● **Directions**
Give back all of the records underneath exactly, with no omissions.
Records for the task Start Marker
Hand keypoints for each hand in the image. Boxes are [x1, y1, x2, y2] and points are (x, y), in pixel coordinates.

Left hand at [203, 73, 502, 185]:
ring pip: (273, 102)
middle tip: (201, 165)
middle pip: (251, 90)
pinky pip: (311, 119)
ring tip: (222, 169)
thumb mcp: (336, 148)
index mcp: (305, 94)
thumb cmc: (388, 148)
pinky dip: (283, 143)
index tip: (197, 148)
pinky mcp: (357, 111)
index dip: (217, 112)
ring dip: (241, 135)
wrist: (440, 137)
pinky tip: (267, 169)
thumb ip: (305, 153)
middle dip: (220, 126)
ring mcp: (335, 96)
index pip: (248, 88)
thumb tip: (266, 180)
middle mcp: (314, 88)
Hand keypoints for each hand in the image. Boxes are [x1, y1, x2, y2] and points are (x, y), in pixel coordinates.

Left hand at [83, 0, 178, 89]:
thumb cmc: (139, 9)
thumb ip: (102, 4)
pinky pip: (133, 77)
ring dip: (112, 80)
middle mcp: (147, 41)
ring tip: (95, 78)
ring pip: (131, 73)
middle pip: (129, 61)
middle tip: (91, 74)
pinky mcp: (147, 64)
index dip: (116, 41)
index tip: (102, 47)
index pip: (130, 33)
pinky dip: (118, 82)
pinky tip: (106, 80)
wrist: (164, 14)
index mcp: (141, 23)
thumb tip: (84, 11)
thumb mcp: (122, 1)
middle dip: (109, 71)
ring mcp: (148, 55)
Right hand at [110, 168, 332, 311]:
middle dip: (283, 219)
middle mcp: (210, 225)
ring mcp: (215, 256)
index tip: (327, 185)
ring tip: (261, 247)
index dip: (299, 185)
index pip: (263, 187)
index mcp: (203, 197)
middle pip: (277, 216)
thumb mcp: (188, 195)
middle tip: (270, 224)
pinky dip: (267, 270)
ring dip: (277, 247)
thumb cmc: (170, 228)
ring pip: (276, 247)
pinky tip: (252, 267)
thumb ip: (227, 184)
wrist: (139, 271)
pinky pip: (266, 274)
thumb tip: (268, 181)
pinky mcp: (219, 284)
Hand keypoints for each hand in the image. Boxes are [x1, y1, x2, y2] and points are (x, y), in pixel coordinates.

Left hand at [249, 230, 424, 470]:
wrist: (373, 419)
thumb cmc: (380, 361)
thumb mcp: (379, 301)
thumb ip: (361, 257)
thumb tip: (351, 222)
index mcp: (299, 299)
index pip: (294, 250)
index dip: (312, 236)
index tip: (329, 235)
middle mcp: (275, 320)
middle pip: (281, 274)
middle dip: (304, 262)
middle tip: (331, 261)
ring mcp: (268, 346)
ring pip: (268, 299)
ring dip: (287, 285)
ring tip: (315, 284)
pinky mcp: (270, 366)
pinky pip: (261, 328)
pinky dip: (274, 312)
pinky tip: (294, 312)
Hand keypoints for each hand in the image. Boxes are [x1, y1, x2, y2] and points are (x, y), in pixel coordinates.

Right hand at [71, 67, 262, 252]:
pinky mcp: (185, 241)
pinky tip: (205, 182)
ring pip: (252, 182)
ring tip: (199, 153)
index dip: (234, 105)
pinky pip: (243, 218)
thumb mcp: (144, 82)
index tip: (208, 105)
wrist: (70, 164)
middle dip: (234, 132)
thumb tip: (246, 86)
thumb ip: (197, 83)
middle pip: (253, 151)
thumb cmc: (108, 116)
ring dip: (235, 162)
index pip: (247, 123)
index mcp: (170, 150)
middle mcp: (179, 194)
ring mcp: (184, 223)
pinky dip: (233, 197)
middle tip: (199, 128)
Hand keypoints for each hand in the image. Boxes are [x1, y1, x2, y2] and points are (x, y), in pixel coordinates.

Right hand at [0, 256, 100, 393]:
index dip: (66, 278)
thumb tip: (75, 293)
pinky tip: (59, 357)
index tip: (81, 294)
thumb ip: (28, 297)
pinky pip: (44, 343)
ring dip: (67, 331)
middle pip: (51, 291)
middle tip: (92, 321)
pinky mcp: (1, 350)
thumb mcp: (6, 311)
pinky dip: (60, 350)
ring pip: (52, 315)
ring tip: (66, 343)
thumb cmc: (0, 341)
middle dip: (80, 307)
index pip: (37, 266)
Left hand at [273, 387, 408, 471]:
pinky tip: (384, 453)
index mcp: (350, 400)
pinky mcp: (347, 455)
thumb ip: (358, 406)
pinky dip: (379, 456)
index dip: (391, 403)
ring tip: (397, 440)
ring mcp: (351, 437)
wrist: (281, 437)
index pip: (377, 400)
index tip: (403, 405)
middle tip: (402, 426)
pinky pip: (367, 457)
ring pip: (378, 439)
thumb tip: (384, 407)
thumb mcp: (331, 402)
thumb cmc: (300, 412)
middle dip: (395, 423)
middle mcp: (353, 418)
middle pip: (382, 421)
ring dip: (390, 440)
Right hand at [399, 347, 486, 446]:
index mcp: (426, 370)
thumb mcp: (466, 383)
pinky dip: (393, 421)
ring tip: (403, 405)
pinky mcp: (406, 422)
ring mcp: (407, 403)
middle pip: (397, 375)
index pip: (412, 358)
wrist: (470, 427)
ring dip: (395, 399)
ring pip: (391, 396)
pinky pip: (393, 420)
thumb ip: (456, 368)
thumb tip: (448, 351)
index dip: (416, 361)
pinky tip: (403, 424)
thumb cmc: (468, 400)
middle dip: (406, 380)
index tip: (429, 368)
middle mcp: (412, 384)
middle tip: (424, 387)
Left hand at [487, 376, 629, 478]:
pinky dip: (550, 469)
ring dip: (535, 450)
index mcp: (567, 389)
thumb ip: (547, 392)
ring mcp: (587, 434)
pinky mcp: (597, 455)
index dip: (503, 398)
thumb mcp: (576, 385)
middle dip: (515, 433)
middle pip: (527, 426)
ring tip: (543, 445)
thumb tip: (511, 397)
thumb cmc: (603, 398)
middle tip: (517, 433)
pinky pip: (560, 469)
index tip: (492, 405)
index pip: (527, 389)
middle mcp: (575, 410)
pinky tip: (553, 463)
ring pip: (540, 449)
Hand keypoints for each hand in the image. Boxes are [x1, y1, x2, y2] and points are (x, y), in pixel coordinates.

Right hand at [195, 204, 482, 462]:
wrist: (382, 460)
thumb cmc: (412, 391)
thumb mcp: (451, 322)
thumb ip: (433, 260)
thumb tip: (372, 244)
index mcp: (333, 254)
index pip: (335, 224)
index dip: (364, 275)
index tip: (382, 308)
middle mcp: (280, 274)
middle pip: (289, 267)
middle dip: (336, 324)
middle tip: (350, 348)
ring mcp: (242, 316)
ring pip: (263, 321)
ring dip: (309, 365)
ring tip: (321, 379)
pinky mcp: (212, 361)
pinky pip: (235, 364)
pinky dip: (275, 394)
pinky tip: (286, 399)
Records for the task End Marker
● **Written response**
Hand keypoints for each hand in the image. Boxes are [x1, y1, x2, y2] and points are (x, y), in pixel coordinates.

Left hand at [203, 73, 502, 185]:
ring pip: (273, 102)
middle tip: (201, 165)
middle pip: (251, 90)
pinky pip: (311, 119)
ring tip: (222, 169)
thumb mcp: (336, 148)
index mcp: (305, 94)
thumb cmc: (388, 148)
pinky dip: (283, 143)
index tip: (197, 148)
pinky mcp: (357, 111)
index dip: (217, 112)
ring dip: (241, 135)
wrist: (440, 137)
pinky tip: (267, 169)
thumb ip: (305, 153)
middle dip: (220, 126)
ring mcp: (335, 96)
index pip: (248, 88)
thumb tip: (266, 180)
middle mcp: (314, 88)
Hand keypoints for each hand in the image. Boxes are [x1, y1, x2, y2] and points are (x, y), in pixel coordinates.

Left hand at [83, 0, 178, 89]:
thumb cmc: (139, 9)
thumb ip: (102, 4)
pinky pip: (133, 77)
ring dip: (112, 80)
middle mcp: (147, 41)
ring tip: (95, 78)
ring pip: (131, 73)
middle pip: (129, 61)
middle tip: (91, 74)
pinky mcp: (147, 64)
index dip: (116, 41)
index tip: (102, 47)
index pip: (130, 33)
pinky dip: (118, 82)
pinky tip: (106, 80)
wrist: (164, 14)
index mcp: (141, 23)
thumb tip: (84, 11)
thumb mcp: (122, 1)
middle dip: (109, 71)
ring mcp: (148, 55)
Right hand at [110, 168, 332, 311]:
middle dip: (283, 219)
middle mcp: (210, 225)
ring mcp: (215, 256)
index tip: (327, 185)
ring tip: (261, 247)
index dip: (299, 185)
index pip: (263, 187)
index mcp: (203, 197)
middle pip: (277, 216)
thumb mcp: (188, 195)
middle tip: (270, 224)
pinky dip: (267, 270)
ring dip: (277, 247)
thumb cmc: (170, 228)
ring pip: (276, 247)
pinky tip: (252, 267)
thumb ip: (227, 184)
wrist: (139, 271)
pinky pip: (266, 274)
thumb tip: (268, 181)
pinky mcp: (219, 284)
Hand keypoints for each hand in the image. Boxes are [x1, y1, x2, y2] and points are (x, y), in pixel coordinates.

Left hand at [249, 230, 424, 470]:
wrist: (373, 419)
thumb cmc: (380, 361)
thumb mcp: (379, 301)
thumb ip: (361, 257)
thumb tip: (351, 222)
index mcp: (299, 299)
index pip: (294, 250)
index dip: (312, 236)
index tip: (329, 235)
middle mcp: (275, 320)
middle pip: (281, 274)
middle dip: (304, 262)
middle tip: (331, 261)
ring mcp: (268, 346)
ring pip: (268, 299)
ring dip: (287, 285)
ring tip: (315, 284)
pinky mcp: (270, 366)
pinky pip: (261, 328)
pinky dip: (274, 312)
pinky tip: (294, 312)
Hand keypoints for each hand in the image. Boxes are [x1, y1, x2, y2] and points are (x, y), in pixel coordinates.

Right hand at [71, 67, 262, 252]:
pinky mcp: (185, 241)
pinky tip: (205, 182)
ring pip: (252, 182)
ring tip: (199, 153)
index dip: (234, 105)
pinky pip: (243, 218)
thumb mcp: (144, 82)
index tip: (208, 105)
wrist: (70, 164)
middle dip: (234, 132)
thumb tip: (246, 86)
thumb ip: (197, 83)
middle pip: (253, 151)
thumb cmc: (108, 116)
ring dip: (235, 162)
index pip: (247, 123)
index mcp: (170, 150)
middle mcp: (179, 194)
ring mcp: (184, 223)
pinky dip: (233, 197)
middle tip: (199, 128)
Hand keypoints for each hand in the image. Boxes are [x1, y1, x2, y2] and points are (x, y), in pixel coordinates.

Right hand at [0, 256, 100, 393]:
index dip: (66, 278)
thumb tip: (75, 293)
pinky tip: (59, 357)
index tip: (81, 294)
thumb ip: (28, 297)
pinky pip: (44, 343)
ring dip: (67, 331)
middle pip: (51, 291)
middle tip: (92, 321)
pinky mcp: (1, 350)
thumb mcp: (6, 311)
pinky dip: (60, 350)
ring pip: (52, 315)
ring tip: (66, 343)
thumb cmc: (0, 341)
middle dip: (80, 307)
index pip: (37, 266)
Left hand at [273, 387, 408, 471]:
pinky tip: (384, 453)
index mcp: (350, 400)
pinky mcp: (347, 455)
thumb ip: (358, 406)
pinky dip: (379, 456)
index dip: (391, 403)
ring tip: (397, 440)
ring mcp: (351, 437)
wrist: (281, 437)
index pip: (377, 400)
index tip: (403, 405)
middle tip: (402, 426)
pinky pip: (367, 457)
ring pip: (378, 439)
thumb tip: (384, 407)
thumb mcp: (331, 402)
thumb cmc: (300, 412)
middle dip: (395, 423)
middle mcp: (353, 418)
middle pip: (382, 421)
ring dip: (390, 440)
Right hand at [399, 347, 486, 446]:
index mcp: (426, 370)
thumb mcp: (466, 383)
pinky dip: (393, 421)
ring tip: (403, 405)
pinky mcp: (406, 422)
ring mcp: (407, 403)
middle pip: (397, 375)
index pip: (412, 358)
wrist: (470, 427)
ring dip: (395, 399)
ring pip: (391, 396)
pinky pip: (393, 420)
thumb ip: (456, 368)
thumb tip: (448, 351)
index dip: (416, 361)
pinky tip: (403, 424)
thumb cmc: (468, 400)
middle dip: (406, 380)
index tip: (429, 368)
middle mcp: (412, 384)
middle tip: (424, 387)
Left hand at [487, 376, 629, 478]:
pinky dip: (550, 469)
ring dip: (535, 450)
index mcp: (567, 389)
thumb ip: (547, 392)
ring mcp: (587, 434)
pinky mcp: (597, 455)
index dip: (503, 398)
thumb mcp: (576, 385)
middle dip: (515, 433)
middle pip: (527, 426)
ring tip: (543, 445)
thumb tip: (511, 397)
thumb cmc: (603, 398)
middle tip: (517, 433)
pinky pip: (560, 469)
index tip: (492, 405)
index pip: (527, 389)
middle mcp: (575, 410)
pinky tip: (553, 463)
ring pip: (540, 449)
Hand keypoints for each hand in the image. Boxes are [x1, y1, x2, y2] and points are (x, y), in pixel coordinates.

Right hand at [195, 204, 482, 462]:
wrist: (382, 460)
thumb cmc: (412, 391)
thumb mcp: (451, 322)
thumb ip: (433, 260)
thumb tip: (372, 244)
index mcp: (333, 254)
index pip: (335, 224)
index dip: (364, 275)
index tip: (382, 308)
middle mcp: (280, 274)
middle pip: (289, 267)
middle dip: (336, 324)
middle tip: (350, 348)
ring mcp: (242, 316)
ring pip: (263, 321)
ring dip: (309, 365)
ring tip: (321, 379)
pinky mcp: (212, 361)
pinky pip: (235, 364)
pinky dip: (275, 394)
pinky tip: (286, 399)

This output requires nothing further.